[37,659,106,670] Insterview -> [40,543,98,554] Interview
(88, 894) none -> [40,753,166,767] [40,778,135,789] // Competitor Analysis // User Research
+---+
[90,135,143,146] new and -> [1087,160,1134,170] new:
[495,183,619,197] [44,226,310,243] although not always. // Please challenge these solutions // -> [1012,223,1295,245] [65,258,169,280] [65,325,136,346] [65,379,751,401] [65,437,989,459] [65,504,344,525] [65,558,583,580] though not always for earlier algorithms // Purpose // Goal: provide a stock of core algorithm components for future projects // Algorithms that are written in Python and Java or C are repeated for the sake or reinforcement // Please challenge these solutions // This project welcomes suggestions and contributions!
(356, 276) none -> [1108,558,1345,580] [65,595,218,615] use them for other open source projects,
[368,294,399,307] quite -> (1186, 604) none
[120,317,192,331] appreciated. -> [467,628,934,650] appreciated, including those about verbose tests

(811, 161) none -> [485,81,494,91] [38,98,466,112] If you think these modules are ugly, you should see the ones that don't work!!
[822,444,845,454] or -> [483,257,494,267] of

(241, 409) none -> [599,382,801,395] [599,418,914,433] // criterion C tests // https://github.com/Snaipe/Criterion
+---+
▶ _AIM OF THE TASK_:
Repeat, character for character, the lines of the material above from the line with "[37,659,106,670] Insterview ->" through the line with "(88, 894) none".

▶ _WRITTEN SOLUTION_:
[37,659,106,670] Insterview -> [40,543,98,554] Interview
(88, 894) none -> [40,753,166,767] [40,778,135,789] // Competitor Analysis // User Research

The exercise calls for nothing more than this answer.